Indeed, users of AI coding tools will rarely ask what's the syntax of this property already? They're more likely to ask more intricate questions, which might require looking up multiple web features and responding in a way that points the user in the right direction, taking multiple factors into consideration, instead of merely spitting out an API reference page.
Given the right context, LLMs can be pretty good at articulating a summarized, but also comprehensive response.
To be clear, what I'm saying is there needs to be two layers involved in an AI tool responding to a coding task:
- The first layer, which is not (or rather not only)provided by an LLM, takes care of understanding what the developer is looking for, and actually finding the corresponding resources.
- And the second layer is where the LLM really comes in. Once the right context was found, we can shove it down the LLM's throat and let it do its magic: providing a clear step-by-step guide of how to solve the issue, or even do the right code changes on its own.
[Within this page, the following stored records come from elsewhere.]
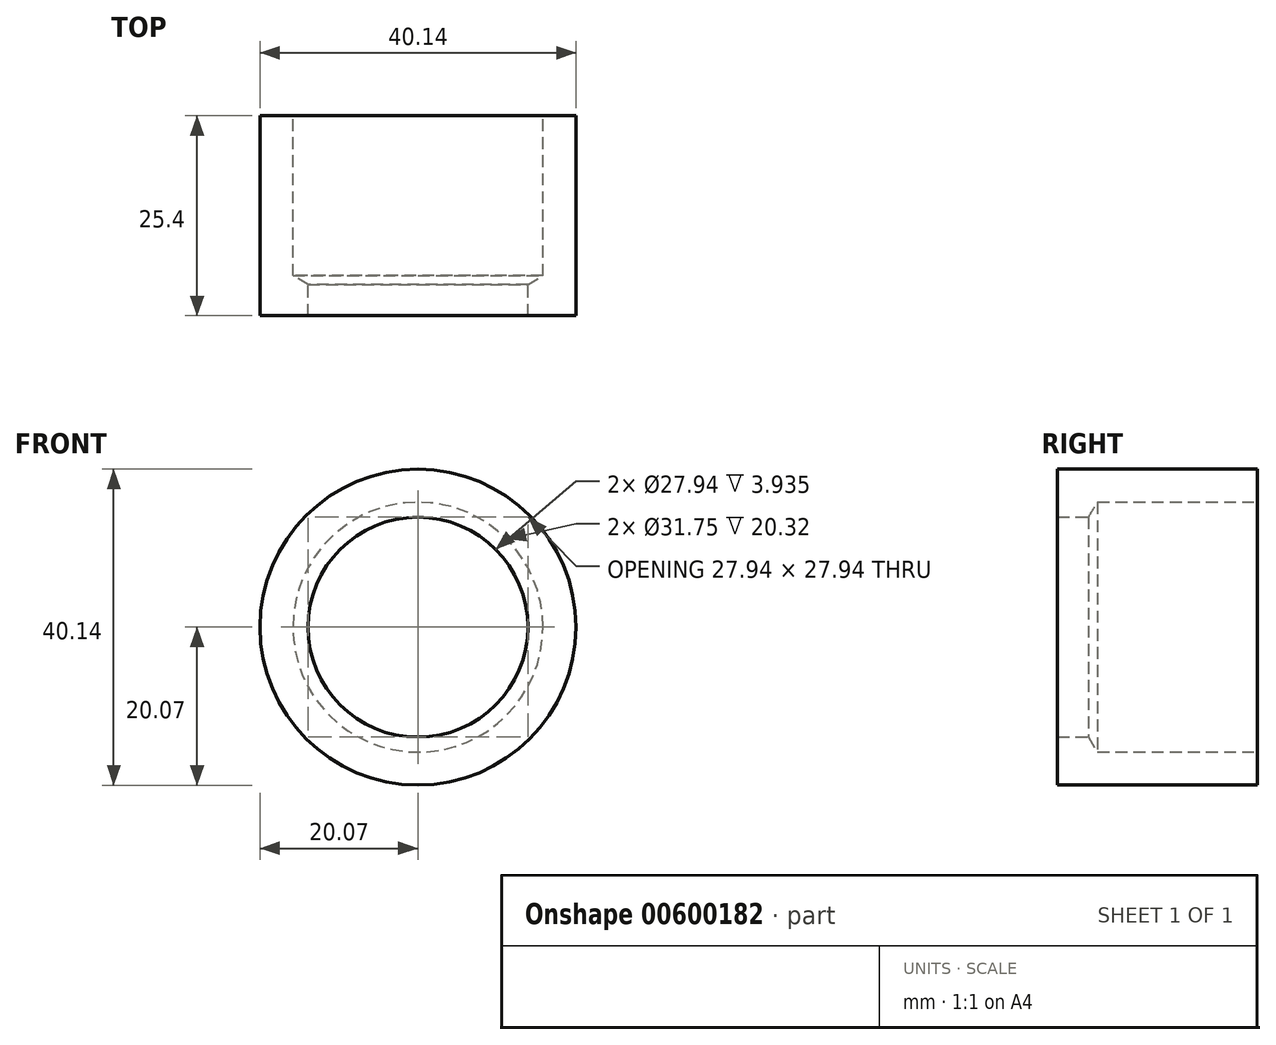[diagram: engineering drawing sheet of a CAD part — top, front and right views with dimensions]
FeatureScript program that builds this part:
annotation { "Feature Type Name" : "Feature", "Feature Type Description" : "" }
export const myFeature = defineFeature(function(context is Context, id is Id, definition is map)
    precondition{}
    {
        {
            var Q0;
            Q0=qCreatedBy(makeId("Front.planeOp"),FACE);
            var sketch = newSketch(context, id + "F0", { "sketchPlane" : qUnion([Q0])});
            skCircle(sketch, "E0", {"center": v(0, 0) * mm, "radius": 20.07 * mm});
            skCircle(sketch, "E1", {"center": v(0, 0) * mm, "radius": 13.97 * mm});
            skSolve(sketch);
        }
        {
            var Q0;
            Q0=makeQuery(id+"F0.imprint","IMPRINT",FACE,{"disambiguationData":[TD([[makeQuery(id+"F0.imprint","IMPRINT",EDGE,{"derivedFrom":sQuery(id+"F0.wireOp",EDGE,"E0")}),1.0]])]});
            extrude(context, id + "F1", {"entities" : qUnion([Q0]), "depth" : 25.4 * mm, "offsetDistance" : 25.4 * mm});
        }
        {
            var Q0;
            Q0=qCreatedBy(makeId("Front.planeOp"),FACE);
            var sketch = newSketch(context, id + "F2", { "sketchPlane" : qUnion([Q0])});
            skCircle(sketch, "E2", {"center": v(0, 0) * mm, "radius": 15.88 * mm});
            skSolve(sketch);
        }
        {
            var Q0;
            Q0=sQuery(id+"F2.wireOp",VERTEX,"E2.center");
            var Q1;
            Q1=makeQuery(id+"F1.opExtrude","SWEPT_BODY",BODY,{"disambiguationData":[OSD([sQuery(id+"F0.wireOp",EDGE,"E0"),sQuery(id+"F0.wireOp",EDGE,"E1")])]});
            hole(context, id + "F3", {"style" : HoleStyle.SIMPLE, "endStyle" : HoleEndStyle.BLIND, "oppositeDirection" : true, "holeDiameter" : 31.75 * mm, "majorDiameter" : 6.35 * mm, "holeDepth" : 20.32 * mm, "isTappedThrough" : true, "tappedDepth" : 12.7 * mm, "tapClearance" : 3, "startFromSketch" : true, "locations" : qUnion([Q0]), "scope" : qUnion([Q1])});
        }
    });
Layer 1, above, takes a lot of work.
I like the learn.microsoft.com MCP server, which Microsoft recently launched. This server uses a vector search and retrieval service that finds chunks of content, from the learn.microsoft.com site, which are relevant to the user query. This is a great way to provide the AI coding tool with the context it needs. Well, at least if what you're looking for is documented within one of Microsoft's documentation websites.
I hope someone does the same for web development-related resources such as MDN, and others!